L'article 408 assigne deux caractères à l'événement qu'on appelle condition : il doit être “futur et incertain.” Il ne faudrait pas mettre sur la même ligne un événement actuellement arrivé, mais encore inconnu des parties. Cependant, au premier aspect, la situation parait identique ; si, par exemple, les parties ont subordonné les effets de leur convention à l'issue favorable d'une expédition militaire ou maritime qui doit être actuellement accomplie, mais dont aucune d'elles n'a pu encore avoir de nouvelles, il semble que les choses se passeront comme si l'événement était futur : lorsque l'issue de l'expédition se trouvera avoir été favorable, la convention aura eu tous ses effets dès l'origine; lorsque l'issue aura été défavorable, la convention sera réputée non avenue. Mais, au fond, il reste une grande différence entre cette situation et celle d'une véritable condition : dans le cas d'un événement actuellement arrivé, l'obligation existe ou n'existe pas, dès le moment de la convention, quoique les parties l'ignorent ; si elle existe, rien n'empêchera ensuite qu'elle ait tous ses effets; si elle n'existe pas, rien, dans l'avenir, ne pourra lui donner effet ; il n'y a, pour les parties, ni chances, ni risques ; si l'événement était accompli suivant les prévisions des parties, ce n'est pas lui qui aurait fait naître l'obligation, ce serait la convention ; si l'événement était accompli en sens contraire, ou défailli, l'obligation ne serait pas née et ne pourrait jamais naître sans une nouvelle convention.
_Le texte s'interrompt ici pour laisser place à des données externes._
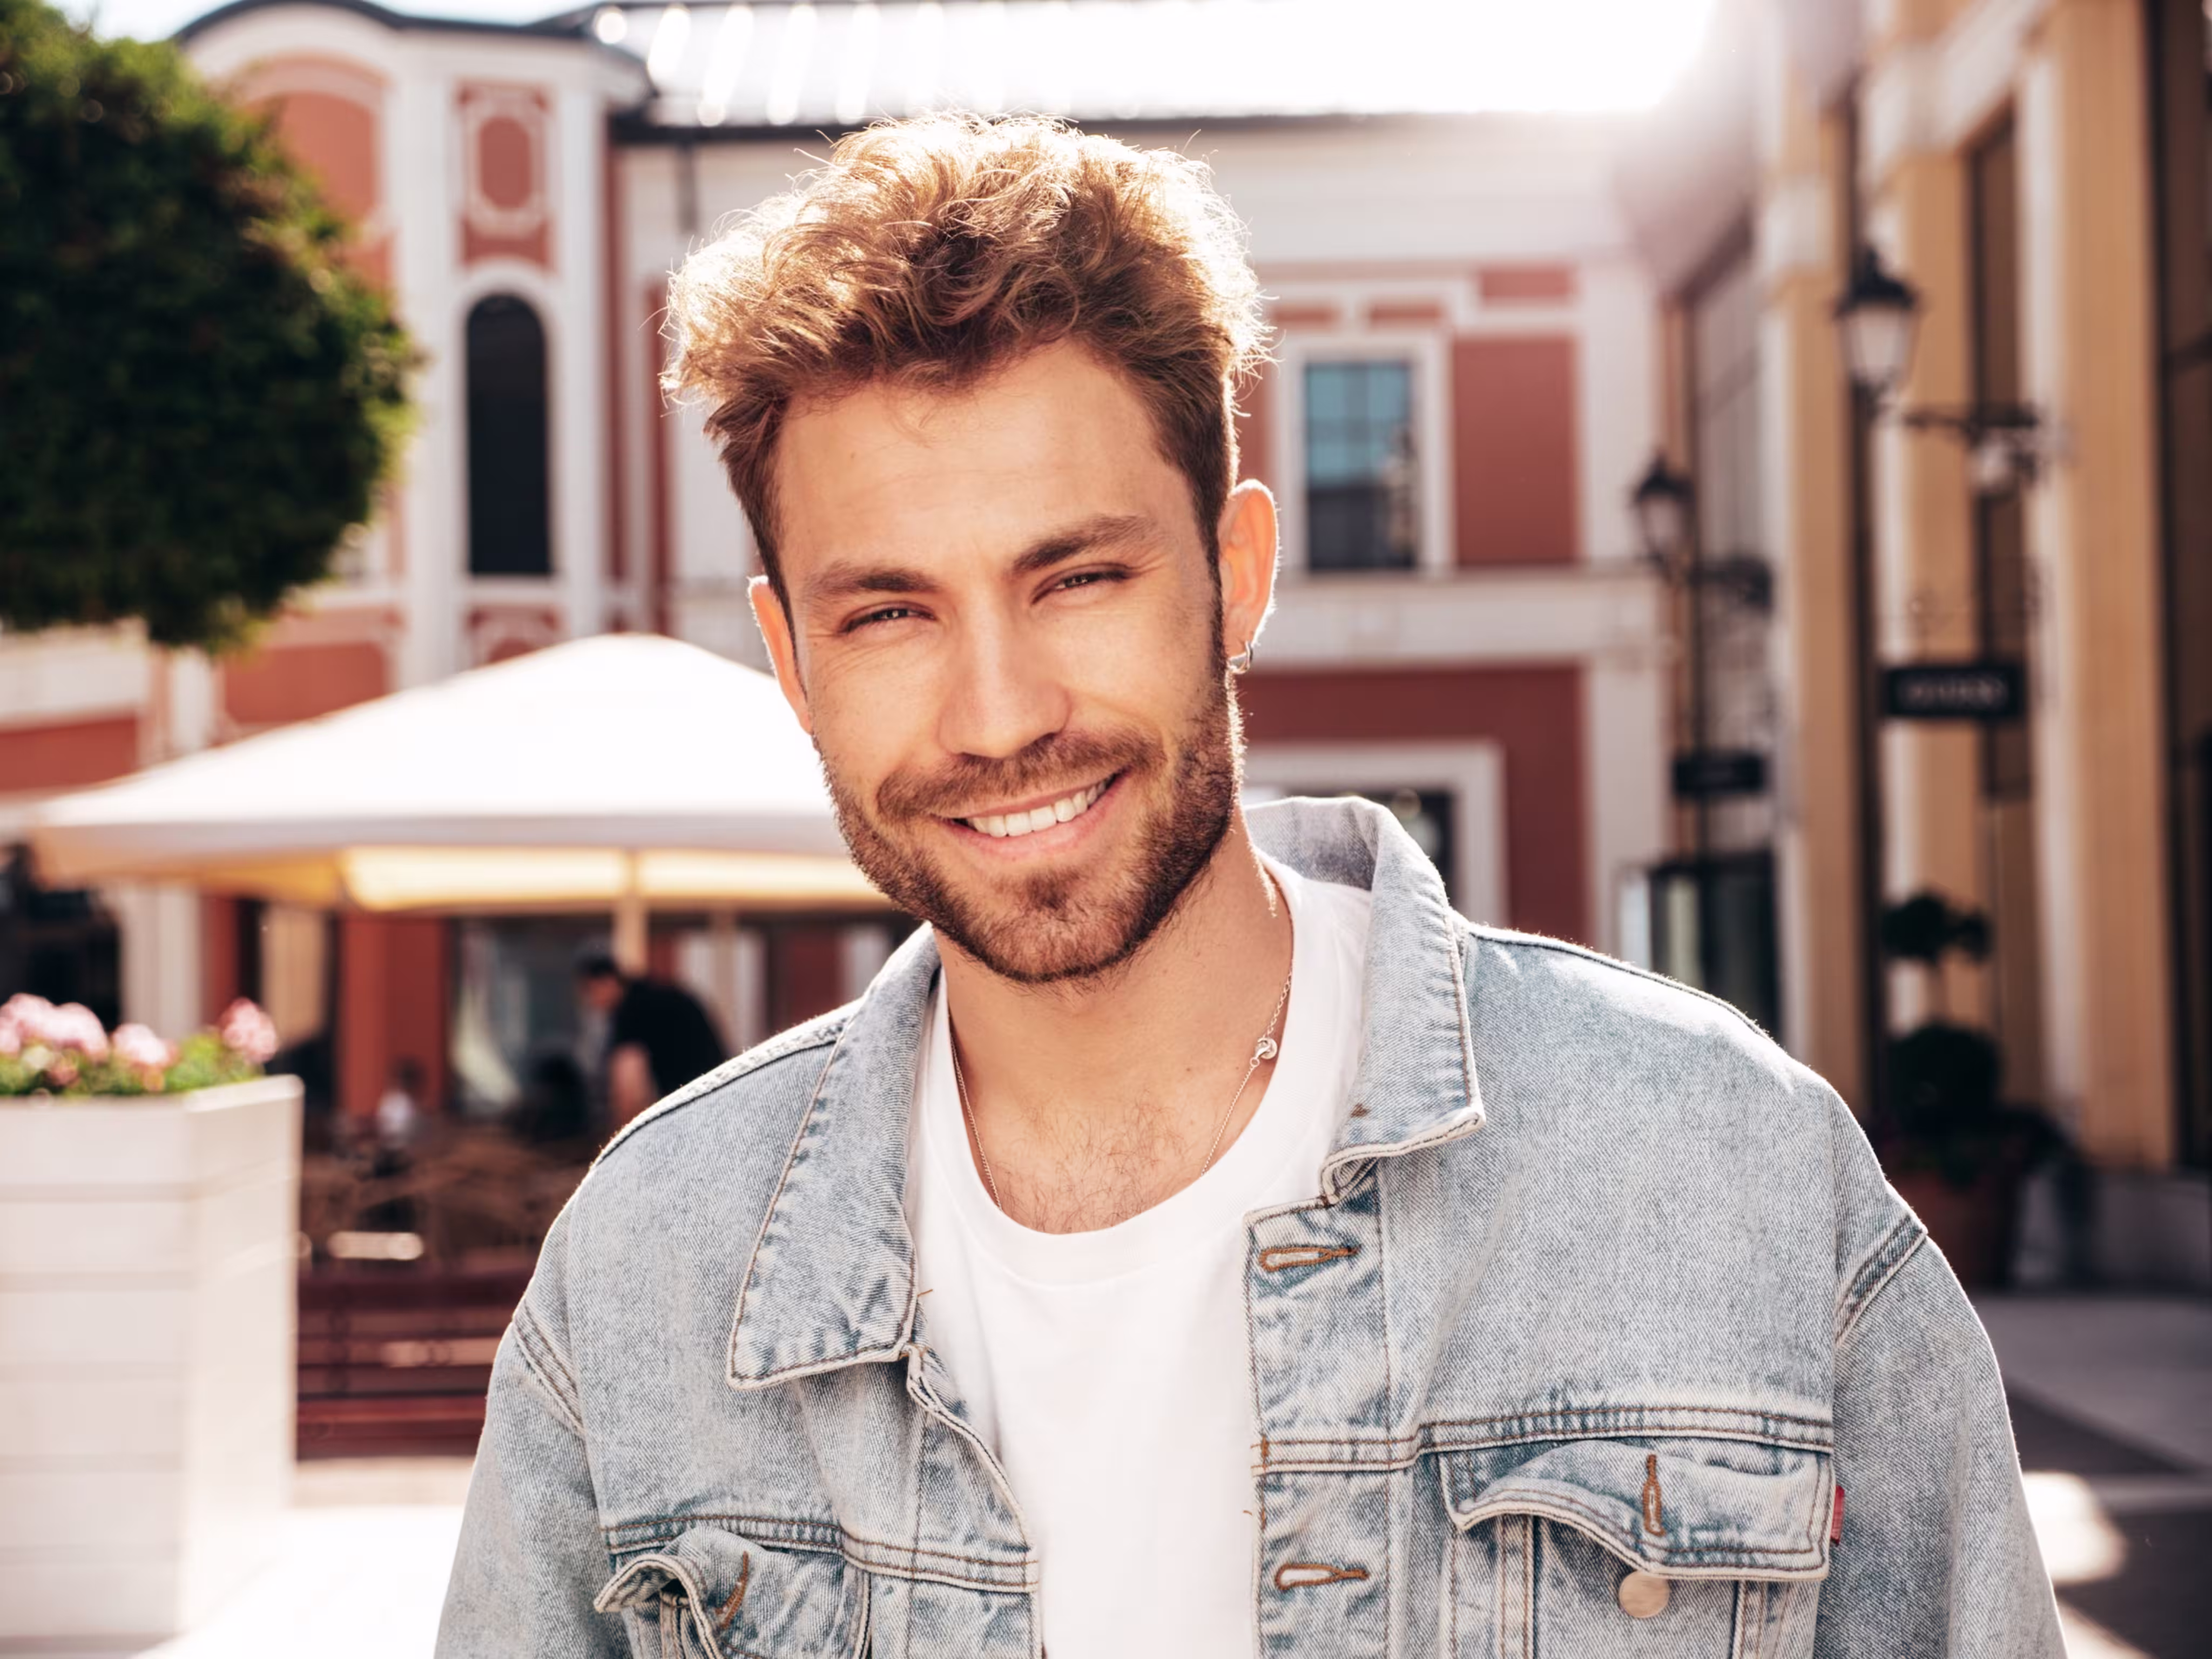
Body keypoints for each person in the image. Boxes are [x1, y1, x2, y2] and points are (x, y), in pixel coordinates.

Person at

Voilà pour la différence théorique de la question ; en voici maintenant l'intérêt pratique : si l'obligation a été subordonnée à une véritable condition et que la chose due vienne à périr par cas fortuit avant l'événement, l'obligation ne se forme pas, faute d'objet, comme on l'a déjà dit plus haut et comme on en donnera bientôt la justification, en sorte que la perte retombe sur le débiteur qui n'a plus sa chose et n'aura pas les avantages que la convention pouvait lui destiner; tandis que, si l'obligation dépend d'un événement actuellement arrivé mais encore inconnu des parties, la chose due périt pour le créancier dont le droit est né quoiqu'il l'ignore: l'événement inconnu n'a été qu'un “terme incertain,” ce terme s'est trouve échu quand l'événement a été connu; or, le terme ne retardant pas la naissance du droit, mais seulement son exigibilité, met la chose aux risques de celui à qui elle est due.
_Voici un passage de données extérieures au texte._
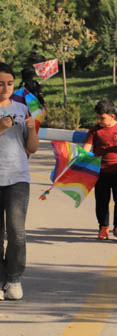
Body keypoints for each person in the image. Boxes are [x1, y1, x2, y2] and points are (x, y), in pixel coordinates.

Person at [0, 62, 39, 301]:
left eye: (9, 83)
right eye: (0, 84)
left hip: (17, 178)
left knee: (16, 233)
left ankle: (14, 279)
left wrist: (32, 129)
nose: (5, 88)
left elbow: (31, 148)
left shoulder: (21, 108)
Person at [83, 99, 117, 241]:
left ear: (112, 116)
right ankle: (103, 228)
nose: (99, 121)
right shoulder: (95, 130)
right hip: (100, 172)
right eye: (97, 118)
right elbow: (86, 148)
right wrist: (81, 156)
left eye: (102, 118)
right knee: (101, 201)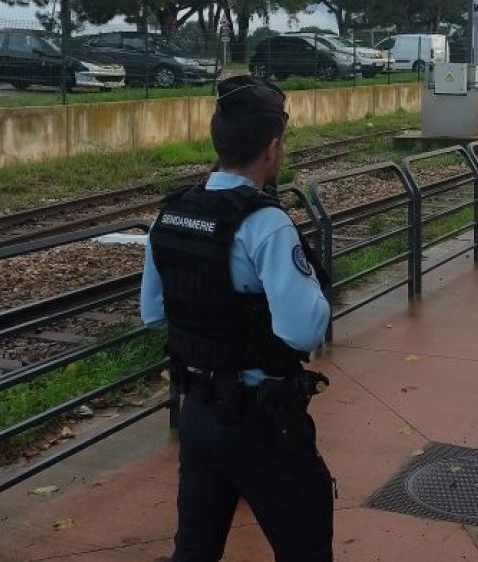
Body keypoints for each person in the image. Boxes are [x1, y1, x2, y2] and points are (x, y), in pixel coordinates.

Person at [140, 75, 334, 562]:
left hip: (199, 415)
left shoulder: (173, 214)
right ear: (272, 149)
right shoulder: (265, 223)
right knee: (305, 547)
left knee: (195, 551)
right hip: (261, 422)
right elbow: (303, 330)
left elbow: (152, 312)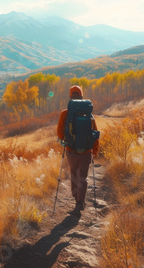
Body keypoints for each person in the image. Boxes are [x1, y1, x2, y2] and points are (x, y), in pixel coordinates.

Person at [57, 85, 99, 213]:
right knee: (83, 177)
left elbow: (59, 133)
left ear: (70, 96)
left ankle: (76, 199)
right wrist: (95, 150)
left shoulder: (65, 113)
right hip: (86, 151)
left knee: (74, 173)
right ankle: (81, 203)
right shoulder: (89, 114)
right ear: (81, 96)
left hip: (71, 150)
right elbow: (95, 133)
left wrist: (67, 140)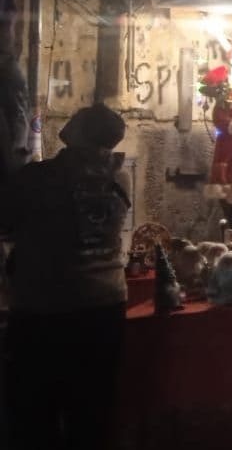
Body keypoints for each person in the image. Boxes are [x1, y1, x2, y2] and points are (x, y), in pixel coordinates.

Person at [1, 104, 130, 449]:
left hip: (48, 307)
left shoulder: (40, 178)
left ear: (80, 132)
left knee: (34, 414)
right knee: (92, 411)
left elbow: (6, 220)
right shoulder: (119, 175)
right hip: (106, 304)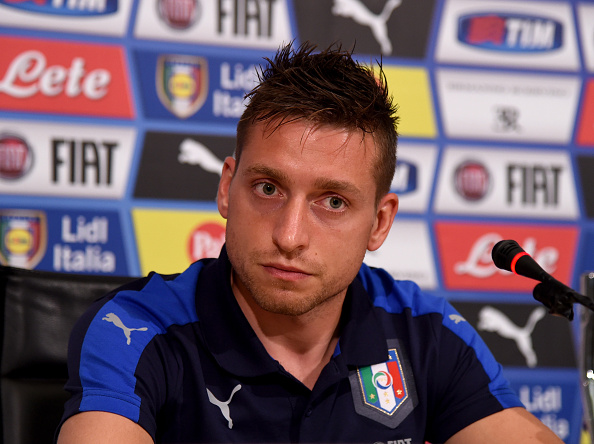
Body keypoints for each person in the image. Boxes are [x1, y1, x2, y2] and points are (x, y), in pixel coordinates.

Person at [56, 42, 562, 444]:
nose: (290, 236)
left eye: (333, 202)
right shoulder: (135, 330)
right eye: (268, 189)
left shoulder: (424, 333)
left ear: (380, 223)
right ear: (225, 187)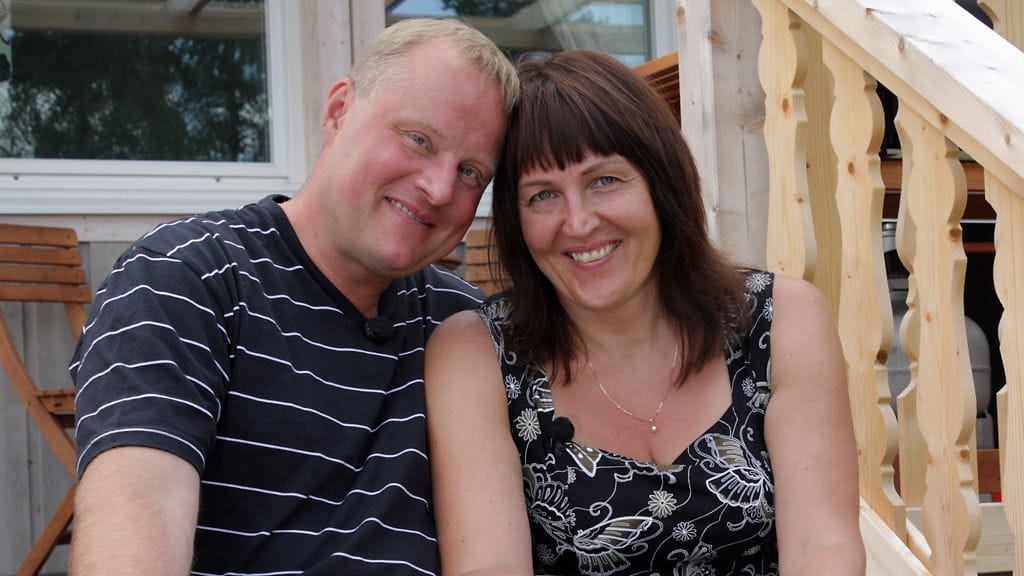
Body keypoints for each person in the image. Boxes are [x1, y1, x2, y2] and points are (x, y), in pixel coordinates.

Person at [68, 18, 518, 576]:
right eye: (418, 139)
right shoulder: (186, 277)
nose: (440, 187)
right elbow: (137, 509)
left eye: (471, 172)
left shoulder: (462, 326)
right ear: (339, 111)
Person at [425, 50, 865, 575]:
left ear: (661, 182)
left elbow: (823, 547)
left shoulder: (779, 318)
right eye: (542, 195)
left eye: (604, 181)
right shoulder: (477, 353)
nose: (579, 223)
Le présent article complète le caractère de la condition, soit suspensive, soit résolutoire, en donnant un effet rétroactif à son accomplissement, soit pour la formation, soit pour la résolution de l'obligation ou du droit réel conféré. Cette rétroactivité a dû être indiquée de suite, pour faire saisir la nature de la condition ; l'article suivant en va indiquer les conséquences.